Hadislerden anlaşılıyor ki; Hz. Peygamber (s.a.s.) Ramazan’ın son on gecesini daha özel bir ibadetle geçiriyor ki bu ibadetin ismi itikâftır. Peygamber Efendimizin (s.a.s.) sünneti olan itikaf ne demektir? Sözlükte “hapsetmek, alıkoymak; bir yere yerleşmek, oraya bağlanıp kalmak” anlamlarındaki akf kökünden türeyen itikâf, bu manaların yanında kişinin kendisini sıradan davranışlardan uzak tutmasını, fıkıh terimi olarak da ibadet amacıyla ve belirli bir şekilde camide kalmasını ifade eder. İtikâfa giren kimseye mutekif veya âkif denir. (Mehmet Şener, İ’tikaf, DİA, , XXIII, 457) İtikâf, niyet ederek beş vakit namaz kılınan bir camide, belirli kurallara uyarak, ibadet maksatlı kalmaktır. Kadının itikafı, evinde mescid olarak ayırdığı odada olur. İtikâf, Ramazanın son on gününde kifaye olarak sünneti müekkededir. İtikâfa giren, camide yer, içer, uyur. Abdest, tuvalet gibi doğal ya da zaruri ihtiyaç sebebiyle camiden dışarı çıkar. Cenaze namazı için ise dışarı çıkamaz. Nafile olan itikâfın en azı bir gündür. Ebû Yusuf en az süreyi, bir günün yarıdan fazlası olarak belirlerken İmam Muhammed itikâf için bir saati de yeterli bulur (Merğînânî, el-Hidaye, I, 132). İtikâf, kişinin Rabbi ile baş başa kalması, kendini bir müddet dünya meşgalesinden arındırmasıdır. Hz. Peygamber (s.a.s.) “İtikâfa giren günahlarda uzak kalır ve kendisine tüm iyilikleri işleyen gibi sevap yazılır.” (İbn Mace, Sıyam, 67) buyurmuştu. İtikâfa giren kimsenin gücü yettiği kadar namaz kılması, Kur’an okuması, istiğfar etmesi, dua ve niyazda bulunması, kelime-i tevhid ve tekbir getirmesi, Allah’ın varlığı, birliği, kudreti hakkında düşünceye dalması, gereksiz şeyler konuşmaması, başta Hz. Peygamber’in hayatına dair kitaplar olmak üzere dinî-ilmî eserler okuyarak vaktini değerlendirmesi müstehaptır. (Şener, 457)
Hz.

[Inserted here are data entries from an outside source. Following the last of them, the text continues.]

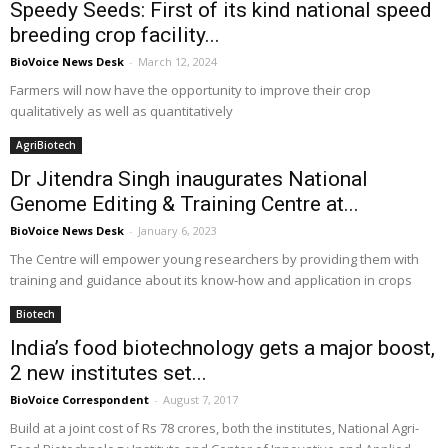
Speedy Seeds: First of its kind national speed
breeding crop facility...
BioVoice News Desk
-
March 12, 2024
Farmers will now have the opportunity to improve their crop
qualitatively as well as quantitatively
AgriBiotech
Dr Jitendra Singh inaugurates National
Genome Editing & Training Centre at...
BioVoice News Desk
-
January 6, 2023
The Centre will empower young researchers by providing them with
training and guidance about its know-how and application in crops
Biotech
India’s food biotechnology gets a major boost,
2 new institutes set...
BioVoice Correspondent
-
August 7, 2017
Build at a joint cost of Rs 78 crores, both the institutes, National Agri-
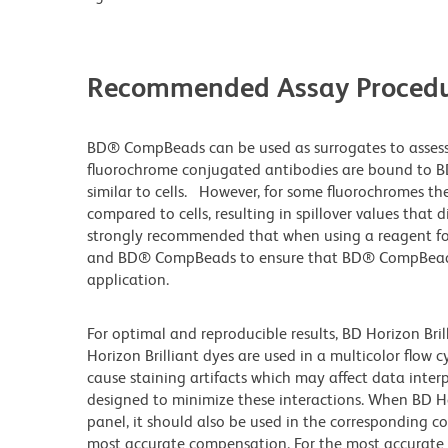
Recommended Assay Procedu
BD® CompBeads can be used as surrogates to assess
fluorochrome conjugated antibodies are bound to B
similar to cells. However, for some fluorochromes the
compared to cells, resulting in spillover values that 
strongly recommended that when using a reagent for t
and BD® CompBeads to ensure that BD® CompBeads ar
application.
For optimal and reproducible results, BD Horizon Bri
Horizon Brilliant dyes are used in a multicolor flow
cause staining artifacts which may affect data inter
designed to minimize these interactions. When BD Hori
panel, it should also be used in the corresponding c
most accurate compensation. For the most accurate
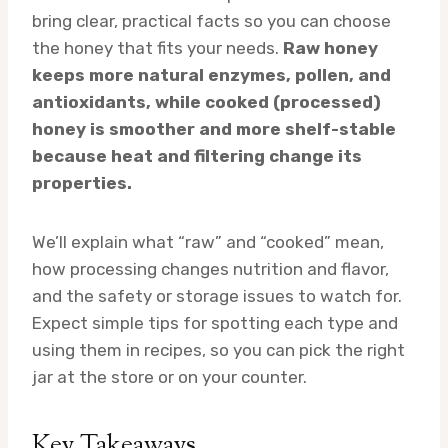
bring clear, practical facts so you can choose
the honey that fits your needs.
Raw honey
keeps more natural enzymes, pollen, and
antioxidants, while cooked (processed)
honey is smoother and more shelf-stable
because heat and filtering change its
properties.
We’ll explain what “raw” and “cooked” mean,
how processing changes nutrition and flavor,
and the safety or storage issues to watch for.
Expect simple tips for spotting each type and
using them in recipes, so you can pick the right
jar at the store or on your counter.
Key Takeaways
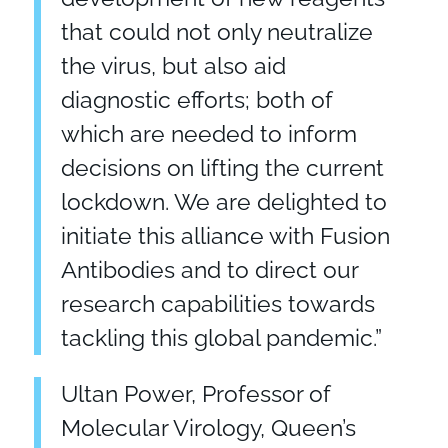
that could not only neutralize
the virus, but also aid
diagnostic efforts; both of
which are needed to inform
decisions on lifting the current
lockdown. We are delighted to
initiate this alliance with Fusion
Antibodies and to direct our
research capabilities towards
tackling this global pandemic.”
Ultan Power, Professor of
Molecular Virology, Queen’s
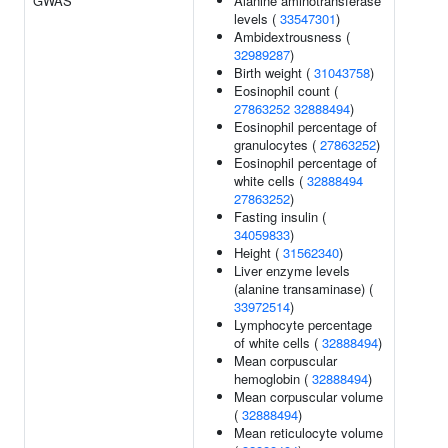
GWAS
Alanine aminotransferase
levels (
33547301
)
Ambidextrousness (
32989287
)
Birth weight (
31043758
)
Eosinophil count (
27863252
32888494
)
Eosinophil percentage of
granulocytes (
27863252
)
Eosinophil percentage of
white cells (
32888494
27863252
)
Fasting insulin (
34059833
)
Height (
31562340
)
Liver enzyme levels
(alanine transaminase) (
33972514
)
Lymphocyte percentage
of white cells (
32888494
)
Mean corpuscular
hemoglobin (
32888494
)
Mean corpuscular volume
(
32888494
)
Mean reticulocyte volume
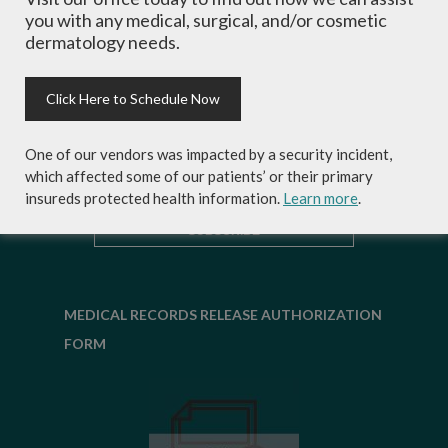
experts and exclusive savings on
you with any medical, surgical, and/or cosmetic
cosmetic dermatology services,
dermatology needs.
skincare products and more!
Click Here to Schedule Now
One of our vendors was impacted by a security incident,
which affected some of our patients’ or their primary
insureds protected health information.
Learn more
.
MEDICAL RECORDS RELEASE AUTHORIZATION
FORM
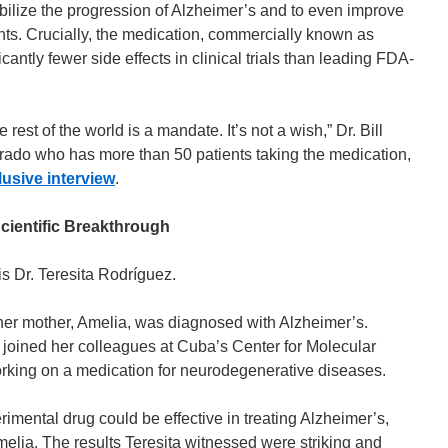
bilize the progression of Alzheimer’s and to even improve
nts. Crucially, the medication, commercially known as
antly fewer side effects in clinical trials than leading FDA-
 rest of the world is a mandate. It’s not a wish,” Dr. Bill
rado who has more than 50 patients taking the medication,
lusive interview
.
cientific Breakthrough
s Dr. Teresita Rodríguez.
her mother, Amelia, was diagnosed with Alzheimer’s.
a joined her colleagues at Cuba’s Center for Molecular
king on a medication for neurodegenerative diseases.
imental drug could be effective in treating Alzheimer’s,
Amelia. The results Teresita witnessed were striking and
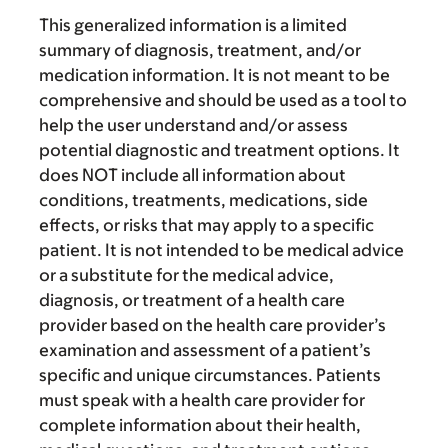
This generalized information is a limited
summary of diagnosis, treatment, and/or
medication information. It is not meant to be
comprehensive and should be used as a tool to
help the user understand and/or assess
potential diagnostic and treatment options. It
does NOT include all information about
conditions, treatments, medications, side
effects, or risks that may apply to a specific
patient. It is not intended to be medical advice
or a substitute for the medical advice,
diagnosis, or treatment of a health care
provider based on the health care provider’s
examination and assessment of a patient’s
specific and unique circumstances. Patients
must speak with a health care provider for
complete information about their health,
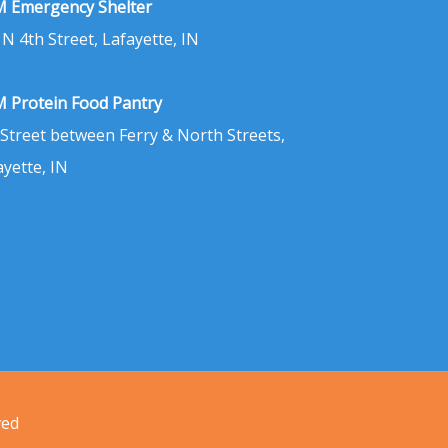
 Emergency Shelter
 N 4th Street, Lafayette, IN
 Protein Food Pantry
 Street between Ferry & North Streets,
ayette, IN
ved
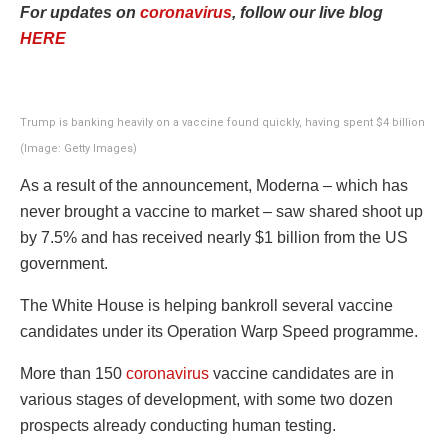
For updates on
coronavirus
, follow our live blog
HERE
Trump is banking heavily on a vaccine found quickly, having spent $4 billion
(Image: Getty Images)
As a result of the announcement, Moderna – which has
never brought a vaccine to market – saw shared shoot up
by 7.5% and has received nearly $1 billion from the US
government.
The White House is helping bankroll several vaccine
candidates under its Operation Warp Speed programme.
More than 150
coronavirus
vaccine candidates are in
various stages of development, with some two dozen
prospects already conducting human testing.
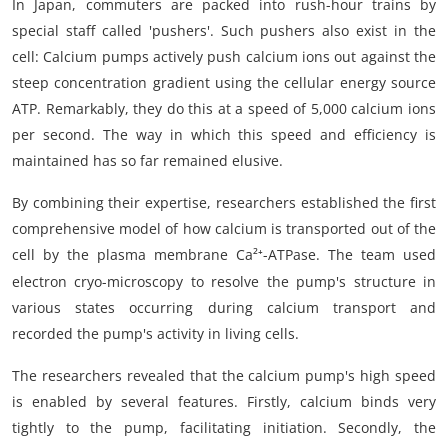
In Japan, commuters are packed into rush-hour trains by
special staff called 'pushers'. Such pushers also exist in the
cell: Calcium pumps actively push calcium ions out against the
steep concentration gradient using the cellular energy source
ATP. Remarkably, they do this at a speed of 5,000 calcium ions
per second. The way in which this speed and efficiency is
maintained has so far remained elusive.
By combining their expertise, researchers established the first
comprehensive model of how calcium is transported out of the
cell by the plasma membrane Ca²
-ATPase. The team used
⁺
electron cryo-microscopy to resolve the pump's structure in
various states occurring during calcium transport and
recorded the pump's activity in living cells.
The researchers revealed that the calcium pump's high speed
is enabled by several features. Firstly, calcium binds very
tightly to the pump, facilitating initiation. Secondly, the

Aişe’nin (r.anha) bildirdiğine göre: “Resul-i Ekrem Ramazanın son on gününde itikâfa girerdi. O bu âdetine vefatına kadar devam etmiştir. Sonra onun ardından hanımları itikâfa girmiştir.” (Buhârî, İtikâf, 1; Müslim, İtikâf, 5) Peygamber Efendimiz (s.a.s) Kadir gecesine isabet etmek, ihya etmek maksadı ile Ramazanın son on gecesinde itikafa girerdi. Covid 19 salgını sürecinde bu yıl camilerde itikafa giremesek de evlerimizde itikaf gibi hayat sürebiliriz. Hanımlar ise bu sünneti ihya edebilir. Rabbimiz Ramazan ayının son on gününü değerlendirebilmeyi, sağlık, sıhhat içerisinde bayrama kavuşabilmeyi ve bu sıkıntılarda kurtulmayı nasip eylesin.